Right at the beginning of the Templar story, nine knights gathered to found a new order of warriors who would take monastic vows. One of them was a man called André de Montbard. So, what do we know about him?
Well, he was the uncle of a very influential religious figure called Bernard of Clairvaux – later to be made a saint. Bernard was a really unusual individual. He was constantly plagued by illness including what appear to have been severe migraine attacks and high blood pressure. But far from adopting a healthy regime, Bernard tortured his own body with punishing routines of fasting, sleep deprivation and intense prayer. The sort of thing that impressed people in the Middle Ages!
André de Montbard and Bernard of Clairvaux
Bernard had joined an order of monks called the Cistercians who wanted to bring back some discipline and modesty to medieval monasticism. He hated twiddly ornamentation in churches and illuminated bibles and believed monks should eat very plain food. So not much fun to be holed up in a monastery with Bernard – unless you shared his point of view.
Crucially, he also believed that killing in the name of Christ was OK. You weren’t committing homicide – killing a human in other words – you were killing evil. And that was just fine. So when Bernard got a visit from his uncle André de Montbard in 1126, who wanted to tell him all about the new order of Templars, it was a marvellous meeting of minds. Bernard didn’t need much convincing to swing his support behind his uncle’s friends.
Uncle and nephew wrote to each other over the years exchanging very touching thoughts. Uncle André was busy with the Second Crusade in the Holy Land while Bernard made rousing speeches to huge throngs of peasants urging them to go and fight. The future saint also found time to write the rule book for the Templars and promote the order to the pope as a jolly good idea.
The dying Bernard writes to André de Montbard
Towards the end of his life, a chronically sick Bernard begged André to come and see him again. Though he also acknowledged that the crusades were in trouble and needed André’s undivided attention:
…I wish even more strongly to see you. I find the same wish in your letters, but also your fears for the land that Our Lord honoured with His presence and consecrated with His blood…

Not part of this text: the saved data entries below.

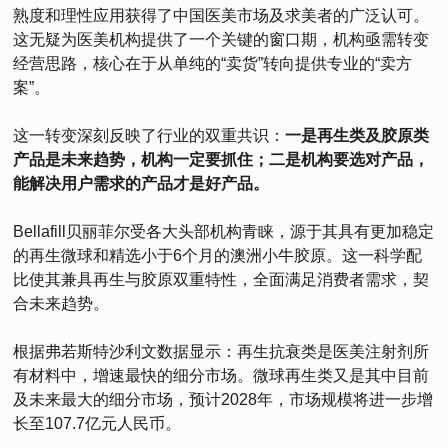
熟度和理性应用获得了中国医美市场及求美者的广泛认可。
这无疑为医美机构提供了一个关键的窗口期，机构亟需转变
经营思路，核心在于从单纯的“卖货”转向提供专业的“卖方
案”。
这一转变深刻反映了行业的双重共识：
一是再生类及胶原类
产品是未来趋势，机构一定要抓住；二是机构要选对产品，
能解决用户需求的产品才是好产品。
Bellafill贝丽菲尔受各大头部机构青睐，源于其具有更加稳定
的再生微球和精选小于6个月的澳洲小牛胶原。这一科学配
比使其兼具再生与胶原双重特性，全面满足消费者需求，契
合未来趋势。
根据弗若斯特沙利文数据显示：再生抗衰类是医美注射剂所
有材料中，增速最快的细分市场。微球再生类又是其中目前
及未来最大的细分市场，预计2028年，市场规模将进一步增
长至107.7亿元人民币。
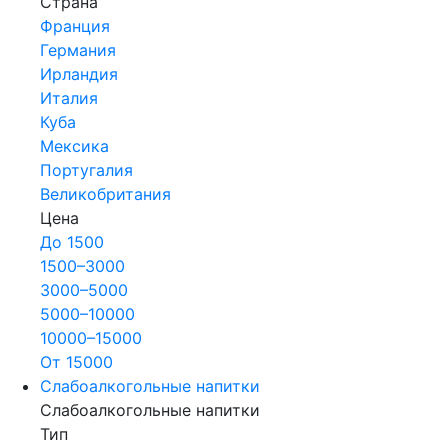
Страна
Франция
Германия
Ирландия
Италия
Куба
Мексика
Португалия
Великобритания
Цена
До 1500
1500–3000
3000–5000
5000–10000
10000–15000
От 15000
Слабоалкогольные напитки
Слабоалкогольные напитки
Тип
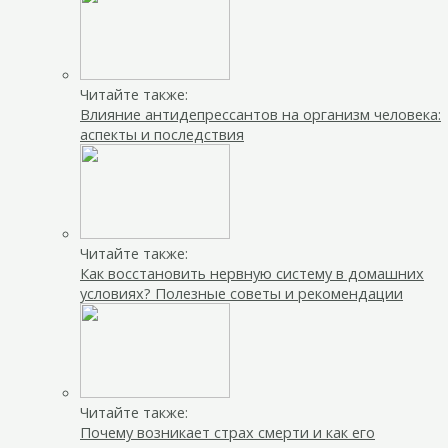
Читайте также:
Влияние антидепрессантов на организм человека:
аспекты и последствия
Читайте также:
Как восстановить нервную систему в домашних
условиях? Полезные советы и рекомендации
Читайте также:
Почему возникает страх смерти и как его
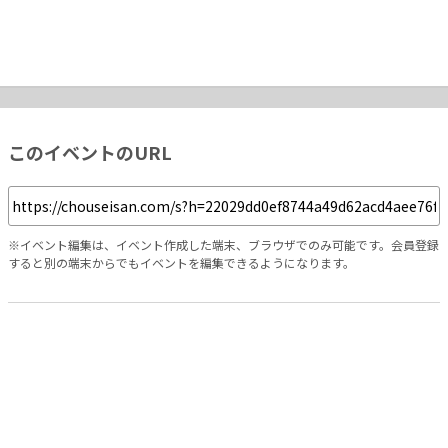
このイベントのURL
※イベント編集は、イベント作成した端末、ブラウザでのみ可能です。会員登録
すると別の端末からでもイベントを編集できるようになります。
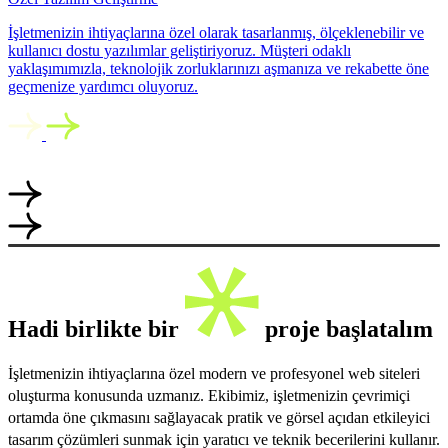
İşletmenizin ihtiyaçlarına özel olarak tasarlanmış, ölçeklenebilir ve
kullanıcı dostu yazılımlar geliştiriyoruz. Müşteri odaklı
yaklaşımımızla, teknolojik zorluklarınızı aşmanıza ve rekabette öne
geçmenize yardımcı oluyoruz.
Hadi birlikte bir
proje başlatalım
İşletmenizin ihtiyaçlarına özel modern ve profesyonel web siteleri
oluşturma konusunda uzmanız. Ekibimiz, işletmenizin çevrimiçi
ortamda öne çıkmasını sağlayacak pratik ve görsel açıdan etkileyici
tasarım çözümleri sunmak için yaratıcı ve teknik becerilerini kullanır.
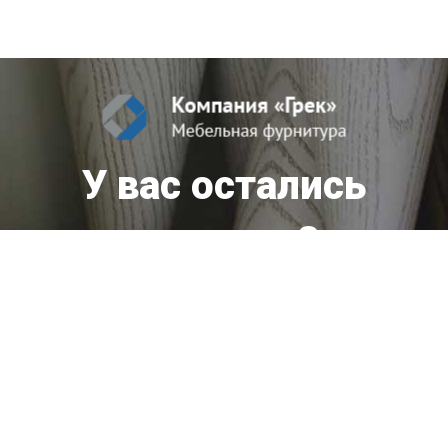
У вас остались
вопросы?
Мы оперативно ответим вам!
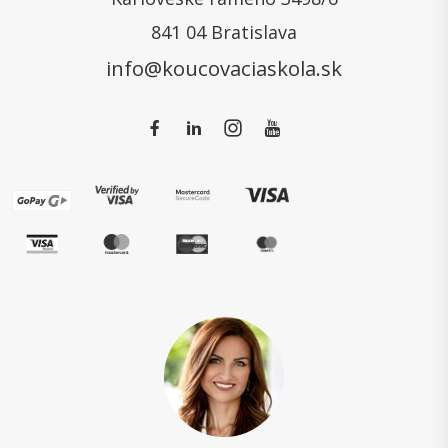
841 04 Bratislava
info@koucovaciaskola.sk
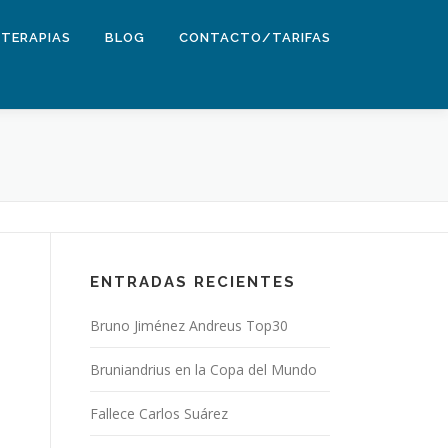
TERAPIAS
BLOG
CONTACTO/TARIFAS
ENTRADAS RECIENTES
Bruno Jiménez Andreus Top30
Bruniandrius en la Copa del Mundo
Fallece Carlos Suárez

Bernard began to realise he might never see his uncle again and their conversations would have to continue beyond the grave.

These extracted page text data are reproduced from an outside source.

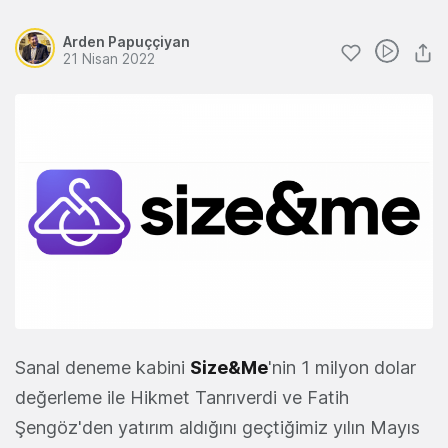
Arden Papuççiyan
21 Nisan 2022
Sanal deneme kabini
Size&Me
'nin 1 milyon dolar
değerleme ile Hikmet Tanrıverdi ve Fatih
Şengöz'den yatırım aldığını geçtiğimiz yılın Mayıs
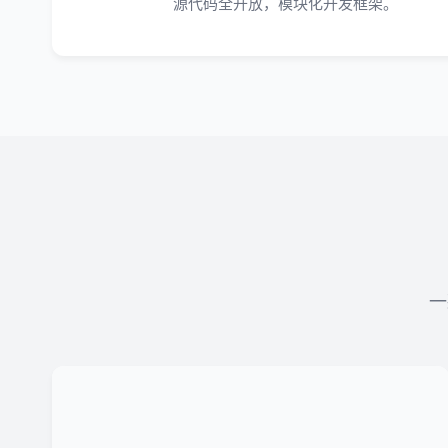
源代码全开放，模块化开发框架。
一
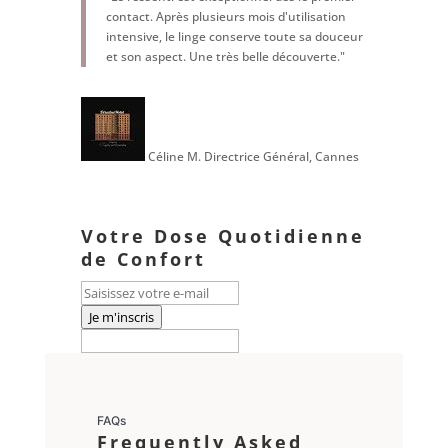
contact. Après plusieurs mois d'utilisation
intensive, le linge conserve toute sa douceur
et son aspect. Une très belle découverte."
Céline M.
Directrice Général, Cannes
Votre Dose Quotidienne
de Confort
Je m'inscris
FAQs
Frequently Asked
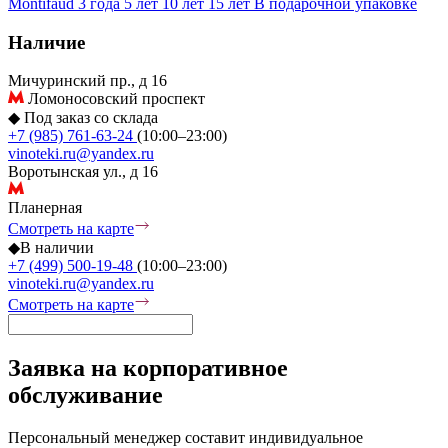
Montifaud
3 года
5 лет
10 лет
15 лет
В подарочной упаковке
Наличие
Мичуринский пр., д 16
Ломоносовский проспект
◆
Под заказ со склада
+7 (985) 761-63-24
(10:00–23:00)
vinoteki.ru@yandex.ru
Воротынская ул., д 16
Планерная
Смотреть на карте
◆
В наличии
+7 (499) 500-19-48
(10:00–23:00)
vinoteki.ru@yandex.ru
Смотреть на карте
Заявка на корпоративное
обслуживание
Персональный менеджер составит индивидуальное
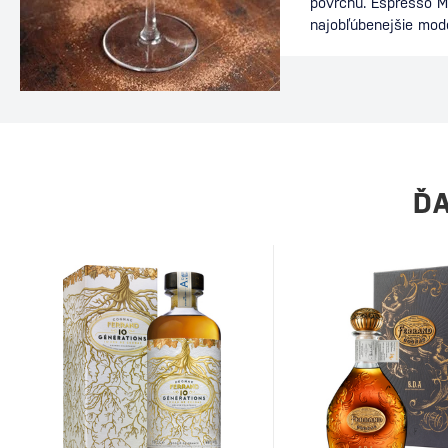
povrchu. Espresso Ma
najobľúbenejšie mod
nájdete v baroch po
energiu kávy s elega
ideálnou voľbou po v
dlhého večera s priat
dôkazom, že aj relat
môže stať legendou.
Martini Za vznikom d
ĎA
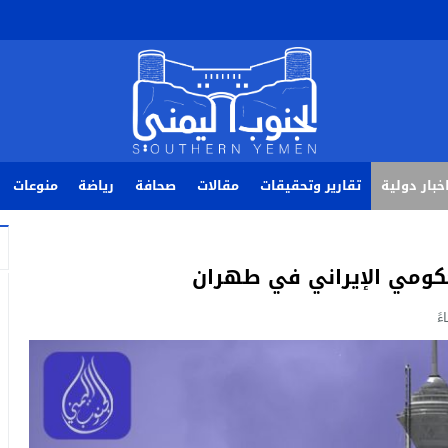
خبار دولية
تقارير وتحقيقات
مقالات
صحافة
رياضة
منوعات
كومي الإيراني في طهران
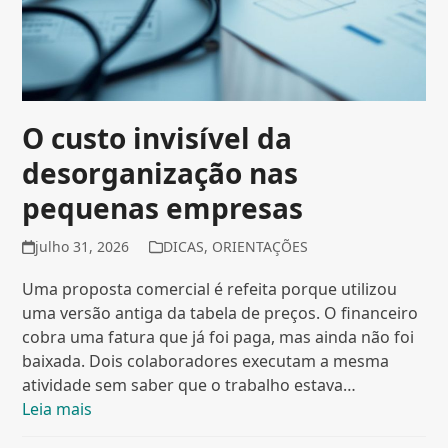
O custo invisível da
desorganização nas
pequenas empresas
julho 31, 2026
DICAS
,
ORIENTAÇÕES
Uma proposta comercial é refeita porque utilizou
uma versão antiga da tabela de preços. O financeiro
cobra uma fatura que já foi paga, mas ainda não foi
baixada. Dois colaboradores executam a mesma
atividade sem saber que o trabalho estava…
Leia mais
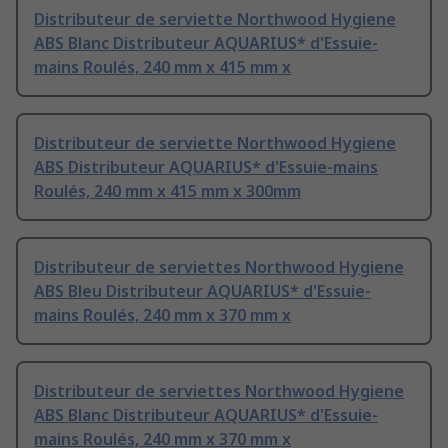
Distributeur de serviette Northwood Hygiene
ABS Blanc Distributeur AQUARIUS* d'Essuie-
mains Roulés, 240 mm x 415 mm x
Distributeur de serviette Northwood Hygiene
ABS Distributeur AQUARIUS* d'Essuie-mains
Roulés, 240 mm x 415 mm x 300mm
Distributeur de serviettes Northwood Hygiene
ABS Bleu Distributeur AQUARIUS* d'Essuie-
mains Roulés, 240 mm x 370 mm x
Distributeur de serviettes Northwood Hygiene
ABS Blanc Distributeur AQUARIUS* d'Essuie-
mains Roulés, 240 mm x 370 mm x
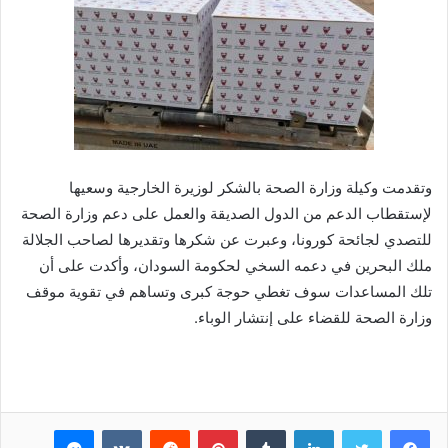
وتقدمت وكيلة وزارة الصحة بالشكر لوزيرة الخارجية وسعيها
لإستقطاب الدعم من الدول الصديقة والعمل على دعم وزارة الصحة
للتصدي لجائحة كورونا، وعبرت عن شكرها وتقديرها لصاحب الجلالة
ملك البحرين في دعمه السخي لحكومة السودان، وأكدت على أن
تلك المساعدات سوف تغطي حوجة كبرى وتساهم في تقوية موقف
وزارة الصحة للقضاء على إنتشار الوباء.
فيسبوك
تويتر
لينكدإن
بينتيريست
ماسنجر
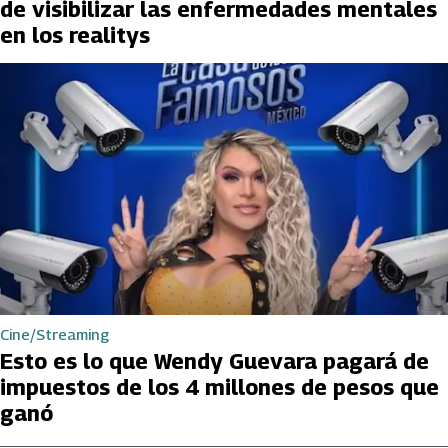
de visibilizar las enfermedades mentales
en los realitys
Cine/Streaming
Esto es lo que Wendy Guevara pagará de
impuestos de los 4 millones de pesos que
ganó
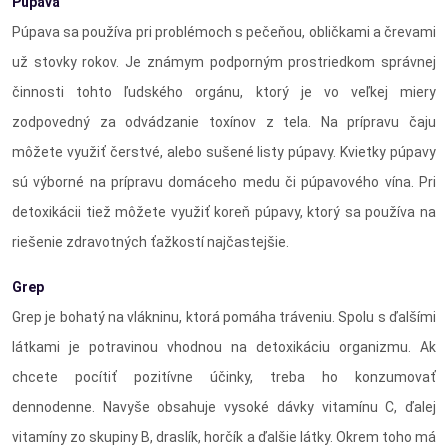
Púpava
Púpava sa používa pri problémoch s pečeňou, obličkami a črevami
už stovky rokov. Je známym podporným prostriedkom správnej
činnosti tohto ľudského orgánu, ktorý je vo veľkej miery
zodpovedný za odvádzanie toxínov z tela. Na prípravu čaju
môžete využiť čerstvé, alebo sušené listy púpavy. Kvietky púpavy
sú výborné na prípravu domáceho medu či púpavového vína. Pri
detoxikácii tiež môžete využiť koreň púpavy, ktorý sa používa na
riešenie zdravotných ťažkostí najčastejšie.
Grep
Grep je bohatý na vlákninu, ktorá pomáha tráveniu. Spolu s ďalšími
látkami je potravinou vhodnou na detoxikáciu organizmu. Ak
chcete pocítiť pozitívne účinky, treba ho konzumovať
dennodenne. Navyše obsahuje vysoké dávky vitamínu C, ďalej
vitamíny zo skupiny B, draslík, horčík a ďalšie látky. Okrem toho má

But let us mount above the sun, and may our conversation continue in the heavens. There, my Andre, will be the fruits of your labours, and there your reward…

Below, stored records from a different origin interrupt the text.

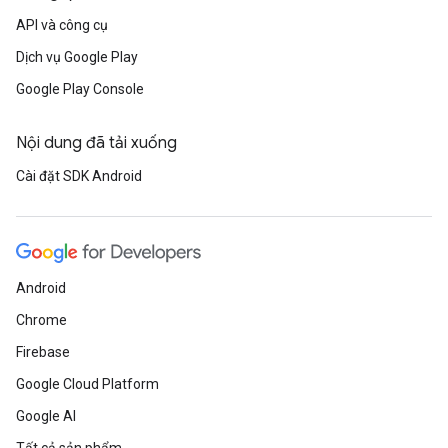
API và công cụ
Dịch vụ Google Play
Google Play Console
Nội dung đã tải xuống
Cài đặt SDK Android
Android
Chrome
Firebase
Google Cloud Platform
Google AI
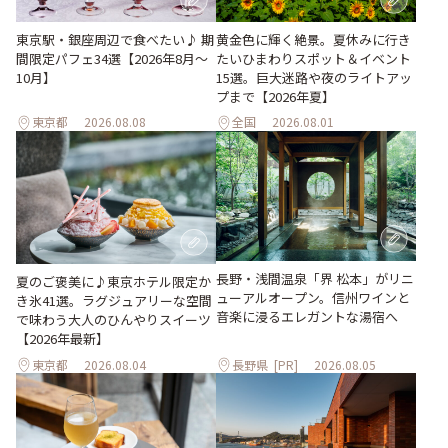
東京駅・銀座周辺で食べたい♪ 期
黄金色に輝く絶景。夏休みに行き
間限定パフェ34選【2026年8月～
たいひまわりスポット＆イベント
10月】
15選。巨大迷路や夜のライトアッ
プまで【2026年夏】
東京都
2026.08.08
全国
2026.08.01
長野・浅間温泉「界 松本」がリニ
夏のご褒美に♪東京ホテル限定か
ューアルオープン。信州ワインと
き氷41選。ラグジュアリーな空間
音楽に浸るエレガントな湯宿へ
で味わう大人のひんやりスイーツ
【2026年最新】
東京都
2026.08.04
長野県
[PR]
2026.08.05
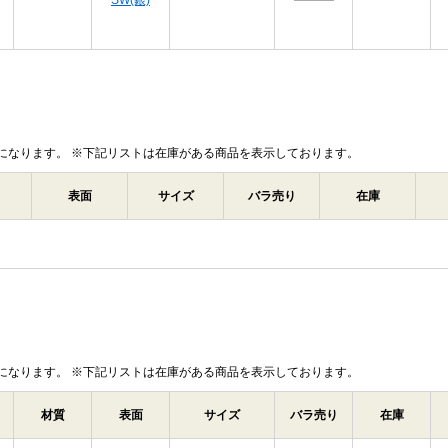
SW(銀)
になります。 ※下記リストは在庫がある商品を表示しております。
表面
サイズ
バラ売り
在庫
になります。 ※下記リストは在庫がある商品を表示しております。
材質
表面
サイズ
バラ売り
在庫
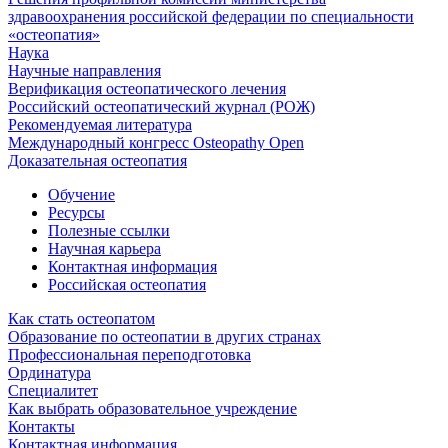
здравоохранения российской федерации по специальности
«остеопатия»
Наука
Научные направления
Верификация остеопатического лечения
Российский остеопатический журнал (РОЖ)
Рекомендуемая литература
Международный конгресс Osteopathy Open
Доказательная остеопатия
Обучение
Ресурсы
Полезные ссылки
Научная карьера
Контактная информация
Российская остеопатия
Как стать остеопатом
Образование по остеопатии в других странах
Профессиональная переподготовка
Ординатура
Специалитет
Как выбрать образовательное учреждение
Контакты
Контактная информация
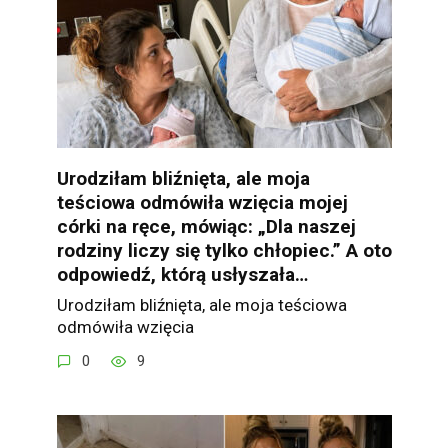
Urodziłam bliźnięta, ale moja
teściowa odmówiła wzięcia mojej
córki na ręce, mówiąc: „Dla naszej
rodziny liczy się tylko chłopiec.” A oto
odpowiedź, którą usłyszała…
Urodziłam bliźnięta, ale moja teściowa
odmówiła wzięcia
0
9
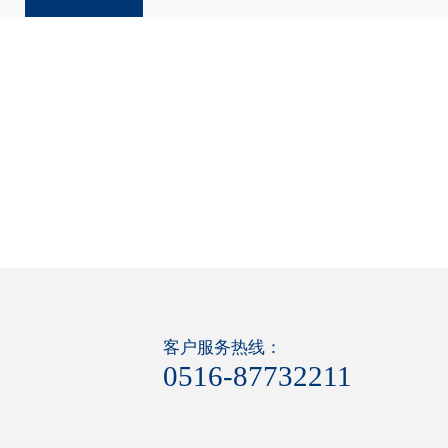
列
列
客户服务热线：
0516-87732211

The two never met again. André de Montbard had his work cut out as Muslim armies put huge pressure on the Christian kingdoms in the Middle East. This took its toll on the Templar Grand Masters. Everard des Barres, third master of the Templars, resigned and went to join Bernard as a monk in his abbey.
Des Barres had already been absent from the Holy Land for a while and this clearly annoyed André de Montbard. He was effectively his second in command as Seneschal and wrote a rather testy letter to his boss asking him to come back and show some leadership:
Never has your presence been more necessary to your brothers. And however Providence may dispose of us, do not hesitate to start your journey back.
But Des Barres decided he’d had his fill of dangerous battles in far off lands. Instead, he tonsured his head, put on a plain monks’ habit and went off to pray with Bernard for the rest of his life. The Templars then elected Bernard de Tremelay as Grand Master number four.
But De Tremelay was killed during the siege of Ascalon – controlled by Egyptian forces. A breach in the wall of the city was created and Bernard unwisely rushed in with a band of Templars. This act reflected the first in/last out mentality of the Knights Templar – depicted as courage by their supporters and vainglorious rashness by their detractors. All of these Templars were cut to pieces and their bodies displayed, hanging headless from the walls.
André found himself elected the fifth Grand Master. Unfortunately, he didn’t have long to enjoy his time in that position. Less than three years later he passed away in Jerusalem – the last of the original nine knights who had founded the Knights Templar.